Assigned task:
Word for word, transcribe the data below from the line with "USB Type-A 端口，但像这样需要一个适配器有点麻烦。这是你必须愿意为这个现代设计做出的牺牲。" to the line with "强大的英特尔 P 系列处理器", keeping both of those lines.

Plain-text document sources
= = = = =

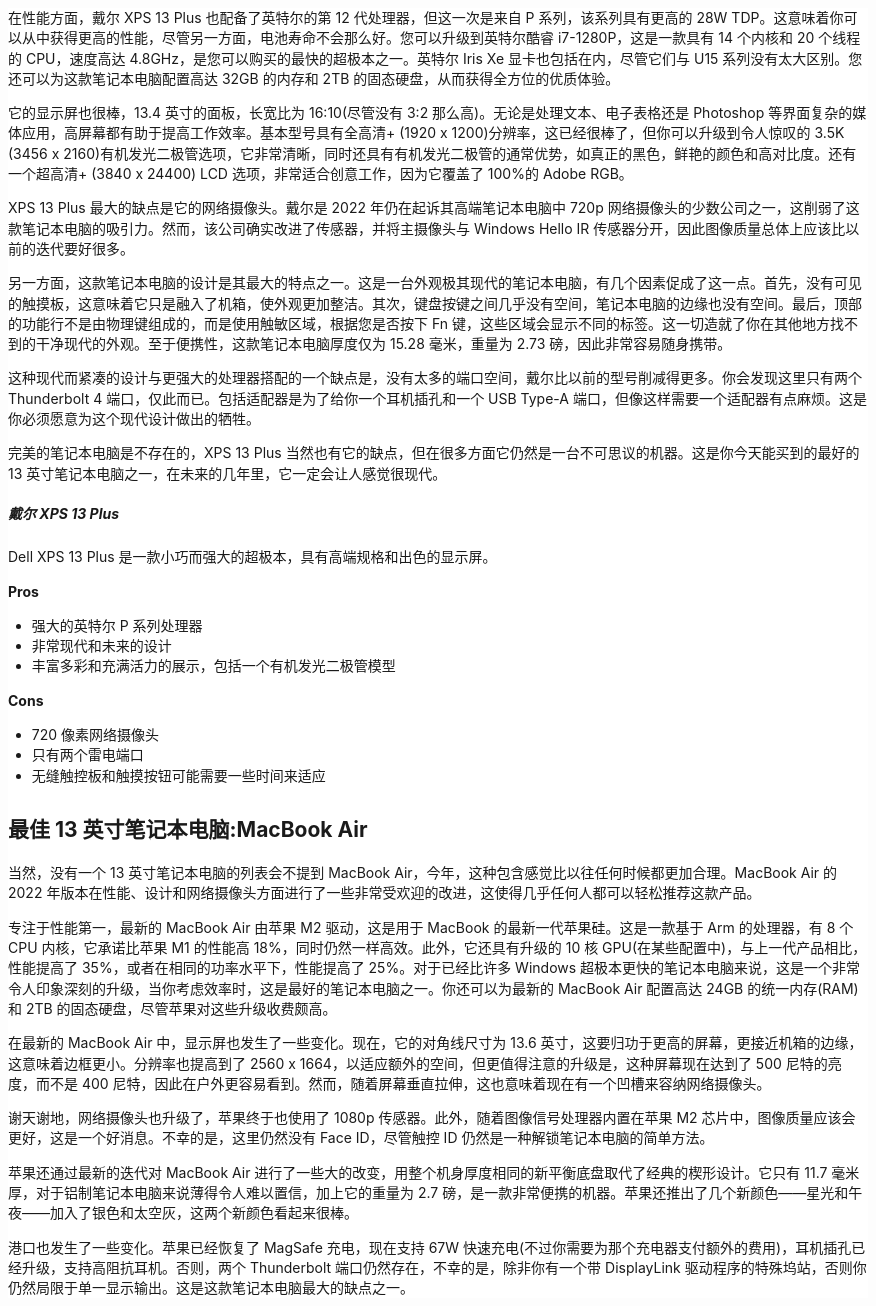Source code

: 在性能方面，戴尔 XPS 13 Plus 也配备了英特尔的第 12 代处理器，但这一次是来自 P 系列，该系列具有更高的 28W TDP。这意味着你可以从中获得更高的性能，尽管另一方面，电池寿命不会那么好。您可以升级到英特尔酷睿 i7-1280P，这是一款具有 14 个内核和 20 个线程的 CPU，速度高达 4.8GHz，是您可以购买的最快的超极本之一。英特尔 Iris Xe 显卡也包括在内，尽管它们与 U15 系列没有太大区别。您还可以为这款笔记本电脑配置高达 32GB 的内存和 2TB 的固态硬盘，从而获得全方位的优质体验。

它的显示屏也很棒，13.4 英寸的面板，长宽比为 16:10(尽管没有 3:2 那么高)。无论是处理文本、电子表格还是 Photoshop 等界面复杂的媒体应用，高屏幕都有助于提高工作效率。基本型号具有全高清+ (1920 x 1200)分辨率，这已经很棒了，但你可以升级到令人惊叹的 3.5K (3456 x 2160)有机发光二极管选项，它非常清晰，同时还具有有机发光二极管的通常优势，如真正的黑色，鲜艳的颜色和高对比度。还有一个超高清+ (3840 x 24400) LCD 选项，非常适合创意工作，因为它覆盖了 100%的 Adobe RGB。

XPS 13 Plus 最大的缺点是它的网络摄像头。戴尔是 2022 年仍在起诉其高端笔记本电脑中 720p 网络摄像头的少数公司之一，这削弱了这款笔记本电脑的吸引力。然而，该公司确实改进了传感器，并将主摄像头与 Windows Hello IR 传感器分开，因此图像质量总体上应该比以前的迭代要好很多。

另一方面，这款笔记本电脑的设计是其最大的特点之一。这是一台外观极其现代的笔记本电脑，有几个因素促成了这一点。首先，没有可见的触摸板，这意味着它只是融入了机箱，使外观更加整洁。其次，键盘按键之间几乎没有空间，笔记本电脑的边缘也没有空间。最后，顶部的功能行不是由物理键组成的，而是使用触敏区域，根据您是否按下 Fn 键，这些区域会显示不同的标签。这一切造就了你在其他地方找不到的干净现代的外观。至于便携性，这款笔记本电脑厚度仅为 15.28 毫米，重量为 2.73 磅，因此非常容易随身携带。

这种现代而紧凑的设计与更强大的处理器搭配的一个缺点是，没有太多的端口空间，戴尔比以前的型号削减得更多。你会发现这里只有两个 Thunderbolt 4 端口，仅此而已。包括适配器是为了给你一个耳机插孔和一个 USB Type-A 端口，但像这样需要一个适配器有点麻烦。这是你必须愿意为这个现代设计做出的牺牲。

完美的笔记本电脑是不存在的，XPS 13 Plus 当然也有它的缺点，但在很多方面它仍然是一台不可思议的机器。这是你今天能买到的最好的 13 英寸笔记本电脑之一，在未来的几年里，它一定会让人感觉很现代。

##### 戴尔 XPS 13 Plus

Dell XPS 13 Plus 是一款小巧而强大的超极本，具有高端规格和出色的显示屏。

**Pros**

*   强大的英特尔 P 系列处理器
*   非常现代和未来的设计
*   丰富多彩和充满活力的展示，包括一个有机发光二极管模型

**Cons**

*   720 像素网络摄像头
*   只有两个雷电端口
*   无缝触控板和触摸按钮可能需要一些时间来适应

## 最佳 13 英寸笔记本电脑:MacBook Air

当然，没有一个 13 英寸笔记本电脑的列表会不提到 MacBook Air，今年，这种包含感觉比以往任何时候都更加合理。MacBook Air 的 2022 年版本在性能、设计和网络摄像头方面进行了一些非常受欢迎的改进，这使得几乎任何人都可以轻松推荐这款产品。

专注于性能第一，最新的 MacBook Air 由苹果 M2 驱动，这是用于 MacBook 的最新一代苹果硅。这是一款基于 Arm 的处理器，有 8 个 CPU 内核，它承诺比苹果 M1 的性能高 18%，同时仍然一样高效。此外，它还具有升级的 10 核 GPU(在某些配置中)，与上一代产品相比，性能提高了 35%，或者在相同的功率水平下，性能提高了 25%。对于已经比许多 Windows 超极本更快的笔记本电脑来说，这是一个非常令人印象深刻的升级，当你考虑效率时，这是最好的笔记本电脑之一。你还可以为最新的 MacBook Air 配置高达 24GB 的统一内存(RAM)和 2TB 的固态硬盘，尽管苹果对这些升级收费颇高。

在最新的 MacBook Air 中，显示屏也发生了一些变化。现在，它的对角线尺寸为 13.6 英寸，这要归功于更高的屏幕，更接近机箱的边缘，这意味着边框更小。分辨率也提高到了 2560 x 1664，以适应额外的空间，但更值得注意的升级是，这种屏幕现在达到了 500 尼特的亮度，而不是 400 尼特，因此在户外更容易看到。然而，随着屏幕垂直拉伸，这也意味着现在有一个凹槽来容纳网络摄像头。

谢天谢地，网络摄像头也升级了，苹果终于也使用了 1080p 传感器。此外，随着图像信号处理器内置在苹果 M2 芯片中，图像质量应该会更好，这是一个好消息。不幸的是，这里仍然没有 Face ID，尽管触控 ID 仍然是一种解锁笔记本电脑的简单方法。

苹果还通过最新的迭代对 MacBook Air 进行了一些大的改变，用整个机身厚度相同的新平衡底盘取代了经典的楔形设计。它只有 11.7 毫米厚，对于铝制笔记本电脑来说薄得令人难以置信，加上它的重量为 2.7 磅，是一款非常便携的机器。苹果还推出了几个新颜色——星光和午夜——加入了银色和太空灰，这两个新颜色看起来很棒。

港口也发生了一些变化。苹果已经恢复了 MagSafe 充电，现在支持 67W 快速充电(不过你需要为那个充电器支付额外的费用)，耳机插孔已经升级，支持高阻抗耳机。否则，两个 Thunderbolt 端口仍然存在，不幸的是，除非你有一个带 DisplayLink 驱动程序的特殊坞站，否则你仍然局限于单一显示输出。这是这款笔记本电脑最大的缺点之一。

= = = = =

Result of the exercise:
这种现代而紧凑的设计与更强大的处理器搭配的一个缺点是，没有太多的端口空间，戴尔比以前的型号削减得更多。你会发现这里只有两个 Thunderbolt 4 端口，仅此而已。包括适配器是为了给你一个耳机插孔和一个 USB Type-A 端口，但像这样需要一个适配器有点麻烦。这是你必须愿意为这个现代设计做出的牺牲。

完美的笔记本电脑是不存在的，XPS 13 Plus 当然也有它的缺点，但在很多方面它仍然是一台不可思议的机器。这是你今天能买到的最好的 13 英寸笔记本电脑之一，在未来的几年里，它一定会让人感觉很现代。

##### 戴尔 XPS 13 Plus

Dell XPS 13 Plus 是一款小巧而强大的超极本，具有高端规格和出色的显示屏。

**Pros**

*   强大的英特尔 P 系列处理器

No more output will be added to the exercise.